We’ve been pretty happy with the new build system, using plugin versions 0.2 and 0.3 mostly (0.4 was announced on the same day as Android Studio). We’ve had to accept some of its short-comings or work around certain things:
- lack of integration with the Java plugin – this lack of integration means that certain plugins (such as Cobertura, Licensing, etc.) cannot be currently used when the Android build system is in play. This is apparently because the Android plugin doesn’t use standard source sets which are required for proper compatibility. The Android team is apparently working with Gradleware team to make required changes to get this compatibility back.
- its in flux – every plugin revision (0.2 -> 0.3 -> 0.4) has required some change to our build.gradle files in order to actually now work. The changes typically aren’t huge but depending on how quickly you jump on the new plugin, they may not be documented yet. I’ve found that having the source code checked out combined with generating debug level messages for a Gradle error has allowed me to figure out what changed.
- lack of Eclipse support – The Eclipse plugin as of right now had not been upgraded to work with the Gradle-based build system. This is not much of an issue now that Android Studio is out, but if you prefer Eclipse (apparently still needed for Native support), you’ll need to accept a few things:
- You can’t completely use the new Gradle directory structure – Eclipse expects the AndroidManifest.xml and the /res directory to both be off the root. Placing them anywhere else causes the Eclipse plugin to complain.
- You’ll need to roll your own additional Eclipse configuration. I had additional configuration in place to look for the existence of src/main/java, src/main/aidl, src/test/java, etc. and manually add them to the Eclipse XML file. Similarly, you need to add the required Eclipse project natures, etc. manually. We’re migrating to Android Studio so I’ve deleted that code now and moved our files to their proper locations.
- Lack of understanding of typical configurations – we had to define the testCompile configuration in order to have separate configurations.
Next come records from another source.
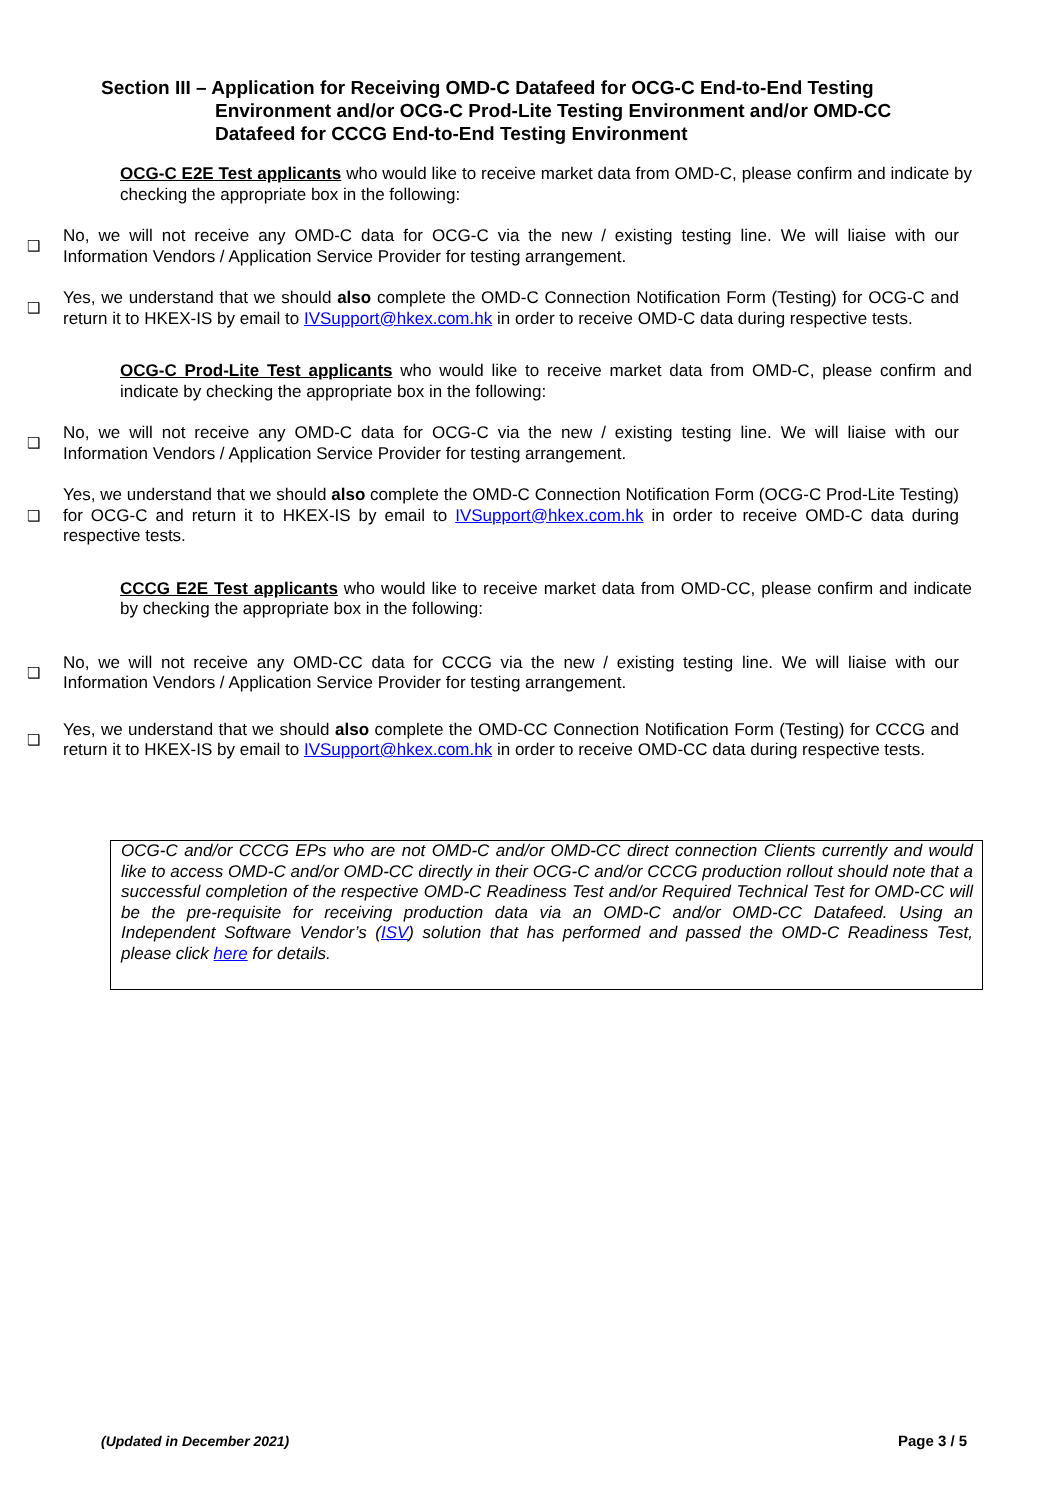Section III – Application for Receiving OMD-C Datafeed for OCG-C End-to-End Testing
Environment and/or OCG-C Prod-Lite Testing Environment and/or OMD-CC Datafeed for CCCG End-to-End Testing Environment
OCG-C E2E Test applicants who would like to receive market data from OMD-C, please confirm and indicate by checking the appropriate box in the following:
❑
No, we will not receive any OMD-C data for OCG-C via the new / existing testing line. We will liaise with our Information Vendors / Application Service Provider for testing arrangement.
❑
Yes, we understand that we should also complete the OMD-C Connection Notification Form (Testing) for OCG-C and return it to HKEX-IS by email to IVSupport@hkex.com.hk in order to receive OMD-C data during respective tests.
OCG-C Prod-Lite Test applicants who would like to receive market data from OMD-C, please confirm and indicate by checking the appropriate box in the following:
❑
No, we will not receive any OMD-C data for OCG-C via the new / existing testing line. We will liaise with our Information Vendors / Application Service Provider for testing arrangement.
❑
Yes, we understand that we should also complete the OMD-C Connection Notification Form (OCG-C Prod-Lite Testing) for OCG-C and return it to HKEX-IS by email to IVSupport@hkex.com.hk in order to receive OMD-C data during respective tests.
CCCG E2E Test applicants who would like to receive market data from OMD-CC, please confirm and indicate by checking the appropriate box in the following:
❑
No, we will not receive any OMD-CC data for CCCG via the new / existing testing line. We will liaise with our Information Vendors / Application Service Provider for testing arrangement.
❑
Yes, we understand that we should also complete the OMD-CC Connection Notification Form (Testing) for CCCG and return it to HKEX-IS by email to IVSupport@hkex.com.hk in order to receive OMD-CC data during respective tests.
OCG-C and/or CCCG EPs who are not OMD-C and/or OMD-CC direct connection Clients currently and would like to access OMD-C and/or OMD-CC directly in their OCG-C and/or CCCG production rollout should note that a successful completion of the respective OMD-C Readiness Test and/or Required Technical Test for OMD-CC will be the pre-requisite for receiving production data via an OMD-C and/or OMD-CC Datafeed. Using an Independent Software Vendor’s (ISV) solution that has performed and passed the OMD-C Readiness Test, please click here for details.
(Updated in December 2021) Page 3 / 5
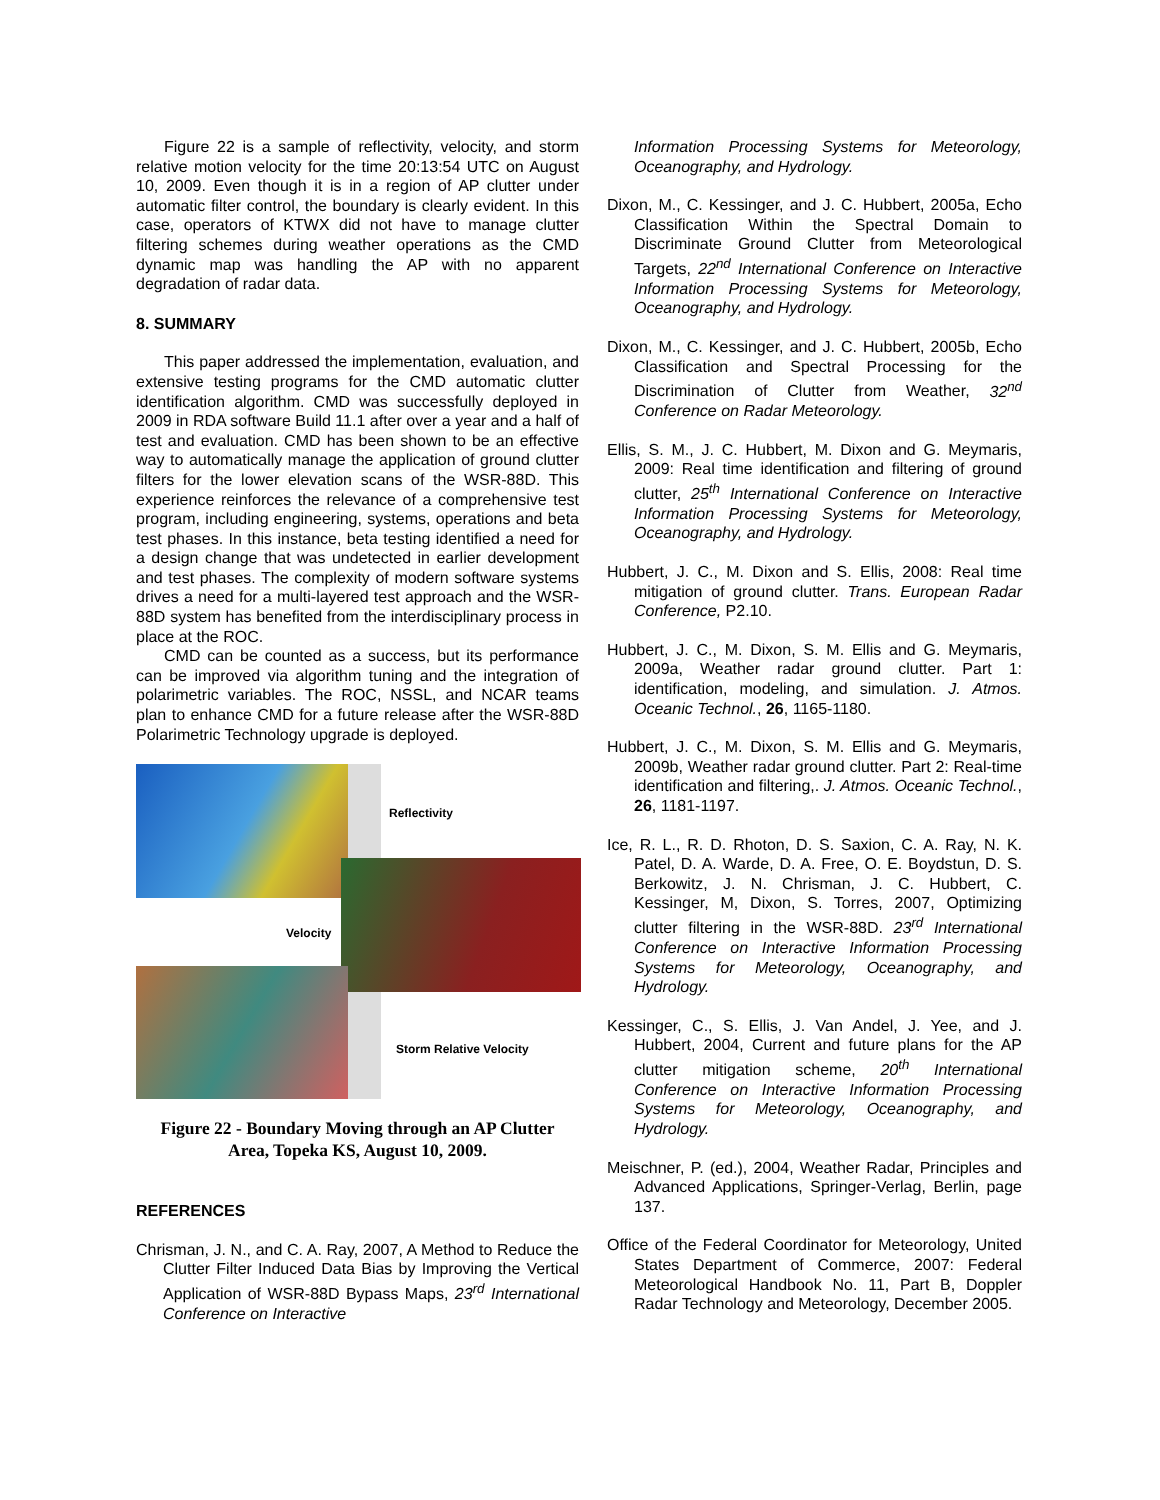Figure 22 is a sample of reflectivity, velocity, and storm relative motion velocity for the time 20:13:54 UTC on August 10, 2009. Even though it is in a region of AP clutter under automatic filter control, the boundary is clearly evident. In this case, operators of KTWX did not have to manage clutter filtering schemes during weather operations as the CMD dynamic map was handling the AP with no apparent degradation of radar data.
8. SUMMARY
This paper addressed the implementation, evaluation, and extensive testing programs for the CMD automatic clutter identification algorithm. CMD was successfully deployed in 2009 in RDA software Build 11.1 after over a year and a half of test and evaluation. CMD has been shown to be an effective way to automatically manage the application of ground clutter filters for the lower elevation scans of the WSR-88D. This experience reinforces the relevance of a comprehensive test program, including engineering, systems, operations and beta test phases. In this instance, beta testing identified a need for a design change that was undetected in earlier development and test phases. The complexity of modern software systems drives a need for a multi-layered test approach and the WSR-88D system has benefited from the interdisciplinary process in place at the ROC.
CMD can be counted as a success, but its performance can be improved via algorithm tuning and the integration of polarimetric variables. The ROC, NSSL, and NCAR teams plan to enhance CMD for a future release after the WSR-88D Polarimetric Technology upgrade is deployed.
Reflectivity
Velocity
Storm Relative Velocity
Figure 22 - Boundary Moving through an AP Clutter
Area, Topeka KS, August 10, 2009.
REFERENCES
Chrisman, J. N., and C. A. Ray, 2007, A Method to Reduce the Clutter Filter Induced Data Bias by Improving the Vertical Application of WSR-88D Bypass Maps, 23<sup>rd</sup> International Conference on Interactive
Information Processing Systems for Meteorology, Oceanography, and Hydrology.
Dixon, M., C. Kessinger, and J. C. Hubbert, 2005a, Echo Classification Within the Spectral Domain to Discriminate Ground Clutter from Meteorological Targets, 22<sup>nd</sup> International Conference on Interactive Information Processing Systems for Meteorology, Oceanography, and Hydrology.
Dixon, M., C. Kessinger, and J. C. Hubbert, 2005b, Echo Classification and Spectral Processing for the Discrimination of Clutter from Weather, 32<sup>nd</sup> Conference on Radar Meteorology.
Ellis, S. M., J. C. Hubbert, M. Dixon and G. Meymaris, 2009: Real time identification and filtering of ground clutter, 25<sup>th</sup> International Conference on Interactive Information Processing Systems for Meteorology, Oceanography, and Hydrology.
Hubbert, J. C., M. Dixon and S. Ellis, 2008: Real time mitigation of ground clutter. Trans. European Radar Conference, P2.10.
Hubbert, J. C., M. Dixon, S. M. Ellis and G. Meymaris, 2009a, Weather radar ground clutter. Part 1: identification, modeling, and simulation. J. Atmos. Oceanic Technol., 26, 1165-1180.
Hubbert, J. C., M. Dixon, S. M. Ellis and G. Meymaris, 2009b, Weather radar ground clutter. Part 2: Real-time identification and filtering,. J. Atmos. Oceanic Technol., 26, 1181-1197.
Ice, R. L., R. D. Rhoton, D. S. Saxion, C. A. Ray, N. K. Patel, D. A. Warde, D. A. Free, O. E. Boydstun, D. S. Berkowitz, J. N. Chrisman, J. C. Hubbert, C. Kessinger, M, Dixon, S. Torres, 2007, Optimizing clutter filtering in the WSR-88D. 23<sup>rd</sup> International Conference on Interactive Information Processing Systems for Meteorology, Oceanography, and Hydrology.
Kessinger, C., S. Ellis, J. Van Andel, J. Yee, and J. Hubbert, 2004, Current and future plans for the AP clutter mitigation scheme, 20<sup>th</sup> International Conference on Interactive Information Processing Systems for Meteorology, Oceanography, and Hydrology.
Meischner, P. (ed.), 2004, Weather Radar, Principles and Advanced Applications, Springer-Verlag, Berlin, page 137.
Office of the Federal Coordinator for Meteorology, United States Department of Commerce, 2007: Federal Meteorological Handbook No. 11, Part B, Doppler Radar Technology and Meteorology, December 2005.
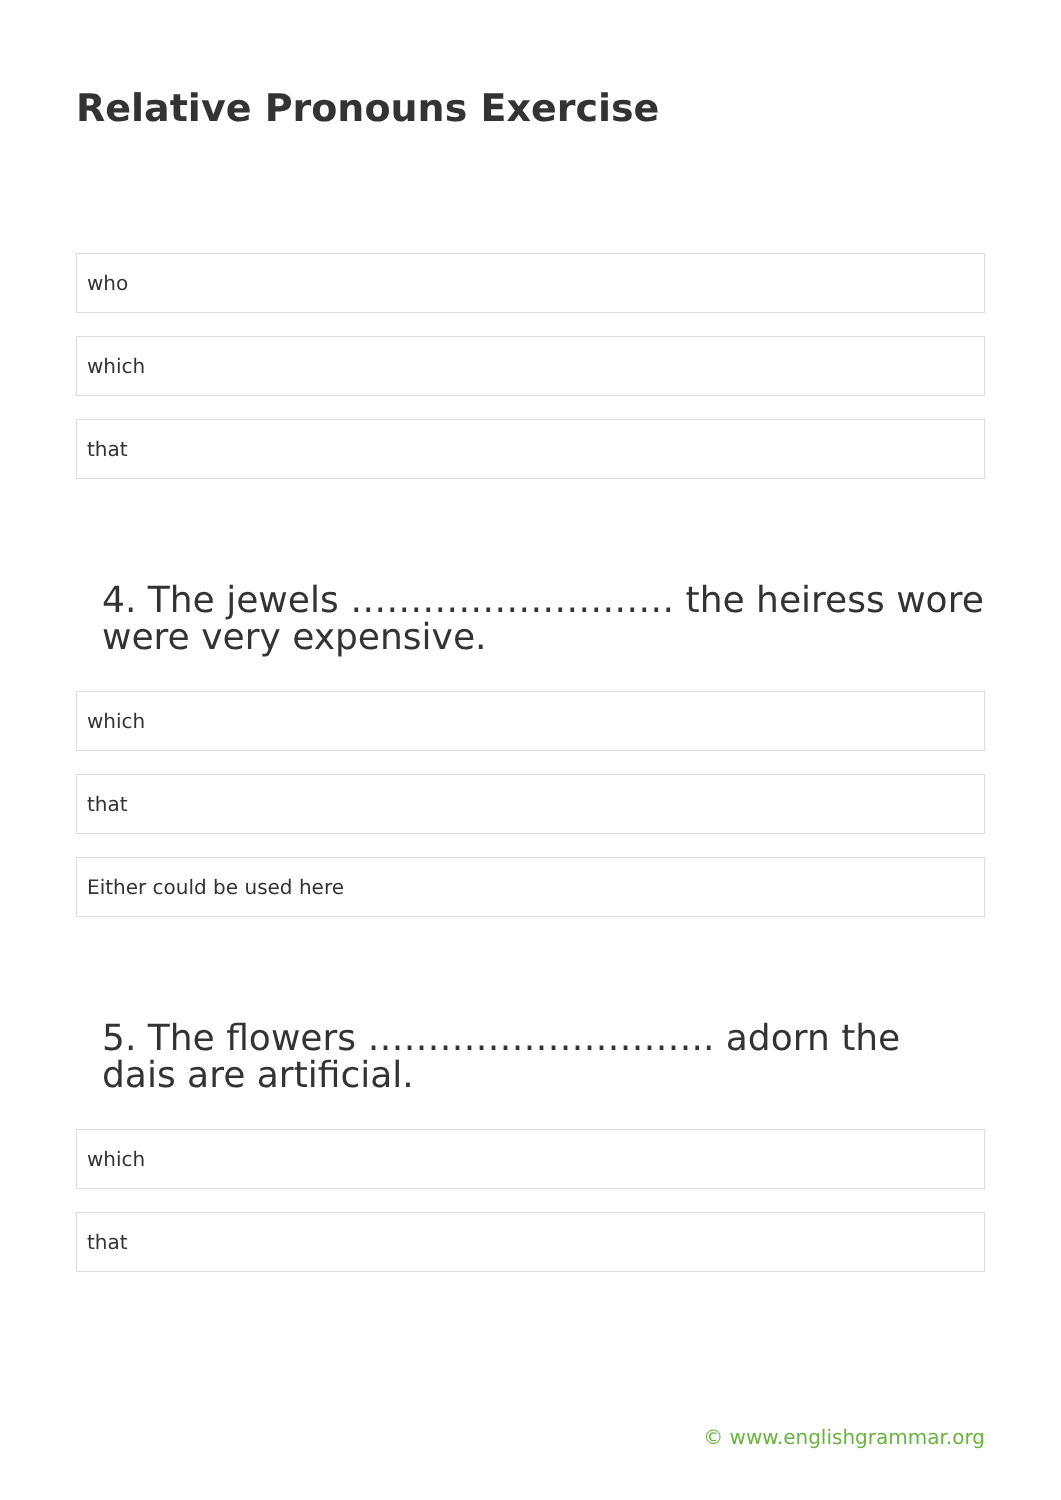Relative Pronouns Exercise
who
which
that
4. The jewels ……………………… the heiress wore were very expensive.
which
that
Either could be used here
5. The flowers ……………………….. adorn the dais are artificial.
which
that
© www.englishgrammar.org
I expect this to go away with proper Java plugin integration.
configurations { testCompile }
As you can see, we’ve encountered a few issues that we either worked around or accepted. You obviously may encounter more or less issues depending on your project complexity. Overall, I think jumping on the Gradle plugin has made us more productive:
- Proper project dependencies definition – easy for us to tell what we’re depending on plus we’re not relying on binaries in source control
- better ecosystem and configuration – plugin availability (especially once Java integration works) along with a clear concise way to script things or reference plugins (I always found it personally annoying to rely on an Ant task).
- industry standard directory structure – whether you love or hate Maven (I happen to be okay with it), their standardization/conventions for directories is quite handy and nice.
The Gradle plugin on its own is nice, but combined with Android Studio, my developer happiness has skyrocketed. Usage of the Android Studio has been quite pleasant so far (though the IDEA key commands are only slowly coming back to me) and its obvious some pretty decent effort has been put into the Gradle integration. That said, some things I’ve encountered so far:
- Surprise, it needs Gradle 1.6 and plugin 0.4! – somewhere people forgot to make the 0.4 announcement. Its in the Maven repositories though. Plan on using it if you want to use Android Studio
- Closing and Opening a Project – I’ve gotten some weird dependency stuff or that the project doesn’t auto-update. Closing/re-opening solves all these issues. I need to confirm if I forgot to turn on auto-import (normal IDEA has that for Maven projects) or if there is some weird bug.
- Modules depend on the Android Library – I’ve found that modules that depend on other modules are relying on the compiled Android Library file, which has basically forced me to associate that binary file with the source project manually in order to click through to the source. Strange. I am assuming it will get fixed.
- build directory clean up – I found in a few instances it wasn’t cleaning up build directories correctly. I had deleted some AIDL files and the compiled/generated code was still in the build directory causing confusion when I went to rename something.
Even with these issues, if you were a former IntelliJ IDEA user who settled for Eclipse while doing Android development, I encourage you to not be scared of the “0.1″ version number and give it a try. Even with these minor issues I’ve been much happier (and also not getting out of memory exceptions like I was in Eclipse despite giving it 2gb of memory!). I’ll continue to post my impressions as I use it longer and continue to upgrade Gradle versions and Android Studio versions.